12/17/23

PC Flashback - Kazakhstan - My Host Mom Tries to Kill Me - August 1997

Miscellaneous notes/cultural tidbits as I wrapped up PST in Kazakhstan:

They actually sell lottery tickets here. I thought it'd be a hoot if I hit a jackpot here! I wanted to buy one when we were at the post office on a field trip, but the woman behind the counter said SHE couldn't sell me one because SHE is not the lottery person. When I just asked how much they cost, she still couldn't help me because SHE is not the lottery person. It was very Soviet. Had a similar experience at the post office on another day when a woman couldn't help us because she wasn't sitting in the right CHAIR. I mean, whatever.

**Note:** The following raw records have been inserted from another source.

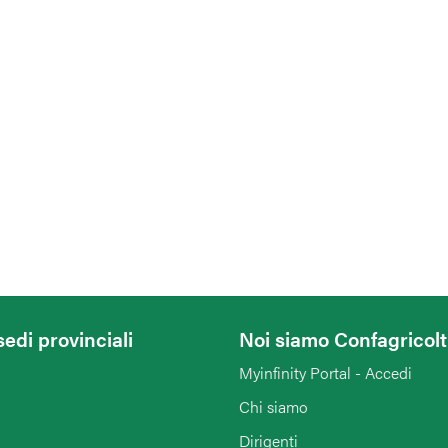
sedi provinciali
Noi siamo Confagricol
Myinfinity Portal - Accedi
Chi siamo
Dirigenti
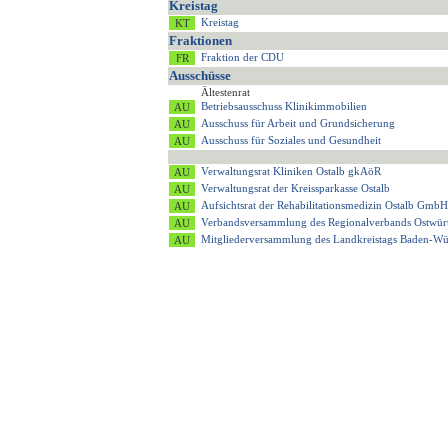
Kreistag
Kreistag
Fraktionen
Fraktion der CDU
Ausschüsse
Ältestenrat
Betriebsausschuss Klinikimmobilien
Ausschuss für Arbeit und Grundsicherung
Ausschuss für Soziales und Gesundheit
Verwaltungsrat Kliniken Ostalb gkAöR
Verwaltungsrat der Kreissparkasse Ostalb
Aufsichtsrat der Rehabilitationsmedizin Ostalb GmbH
Verbandsversammlung des Regionalverbands Ostwür
Mitgliederversammlung des Landkreistags Baden-Wü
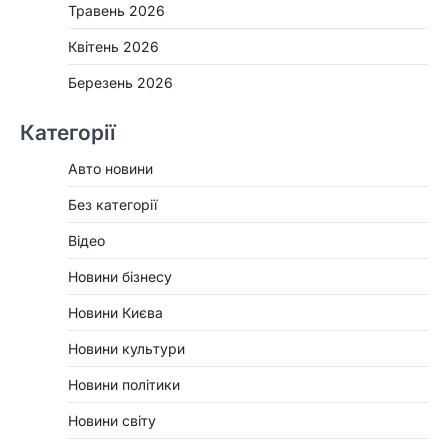
Травень 2026
Квітень 2026
Березень 2026
Категорії
Авто новини
Без категорії
Відео
Новини бізнесу
Новини Києва
Новини культури
Новини політики
Новини світу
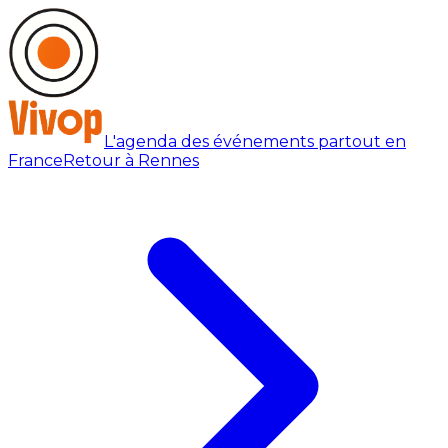
L'agenda des événements partout en
France
Retour à Rennes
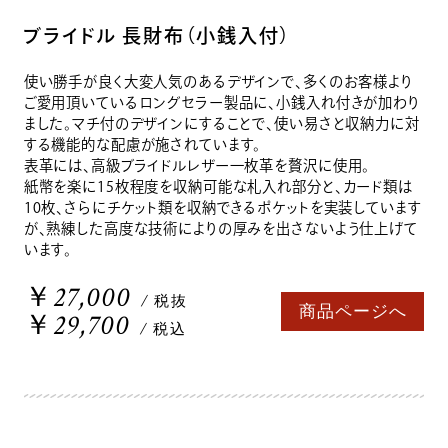
ブライドル 長財布（小銭入付）
使い勝手が良く大変人気のあるデザインで、多くのお客様より
ご愛用頂いているロングセラー製品に、小銭入れ付きが加わり
ました。マチ付のデザインにすることで、使い易さと収納力に対
する機能的な配慮が施されています。
表革には、高級ブライドルレザー一枚革を贅沢に使用。
紙幣を楽に15枚程度を収納可能な札入れ部分と、カード類は
10枚、さらにチケット類を収納できるポケットを実装しています
が、熟練した高度な技術によりの厚みを出さないよう仕上げて
います。
￥27,000
/ 税抜
商品ページへ
￥29,700
/ 税込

Another “fun" culture tidbit: since they don't really have grocery stores here, you go to bazaars and meat markets for food. There's a big bazaar/meat market in Almaty (the capital) that's just amazing. It's really clean and doesn’t smell at all, but the quick way to identify the major meat sections are by the heads of the animals, So yeah, they'll have big horse heads hanging over the relevant meat section. Sometimes the skin is still on said heads, sometimes not. It's amazing how big a horse's head looks when separated from its body! Same thing with sheep's heads. No cow heads, though. But pig heads. But it's amazing – it doesn't smell in there.

My host mom was upset to hear I’d be going so far away; she was hoping I’d get the TEFL spot here (ugh!). She’s already cried once, so I can imagine what Saturday will be like. Sigh. She’s really nice – all my friends are jealous. Unfortunately, to punish me for leaving, she fed me some poisoned meat the other day and I was REALLY sick for a couple of days. But seriously, I don’t know HOW I got sick, but it was most likely from some meat one day. Anyway, it was definitely my lowest point since I’ve been here, as I was spewing from both ends and I basically wanted to die. My host mom felt bad and was crying outside the bathroom door while I was spewing, and she kept saying, "Don't tell Peace Corps! Don't tell Peace Corps!"  But of course I had to coz I missed the counterpart conference and the PCMO had to come and give me some stuff and I am finally feeling better today. Just in time for that 30+ hour train ride to Leninogorsk. Bleh.

After my sickness, I’m now terrified of the meat here, which is bad news coz I’ve discovered the secret of Russian cuisine: meat & onions and some kind of dough, then fried or baked or boiled. Oh, and potatoes and cabbage and beets. And dill. They WORSHIP dill and put it on everything – they even use it in their flower arrangements! I would kill for some Mexican food – or Chinese/Hunan, or Italian, or BBQ. 

We ended up losing 3 folks during training – not too bad, as per the usual averages, we should have lost 5.2. Paul (the older guy) I told you about. Naomi & David Hall left within a couple days of each other. Naomi just wasn’t coping well at all, and I figured she’d bail. David was pressured to “resign.” He has some serious "issues" and was basically sleeping his way through Kapchagai – and with a wife back in the states! When he tired of the local girls (including his host sister!), and started hitting on fellow PCTs, that was pretty much it. The guy was a slimeball, so no big loss.

Your small world story about the prisoner was interesting coz just last week I had another one. I got a letter from my friend Jill in San Francisco and she was telling me that her sister mentioned she works with a woman who has a son in the Peace Corps and guess where he is? Kazakhstan, with the Kaz 4 group! She sent me his address and name and I had just met him the month before coz he came to Kapchagai w/some other current PCVs to give a talk on daily life here! Also, it turns out he’s in a city close to where I ended up being placed! Isn’t that wild? So yes, indeed, it is a small, small world we live in.

Disclaimer: Any thoughts, observations, opinions, etc. are of course mine and not necessarily the views of Peace Corps.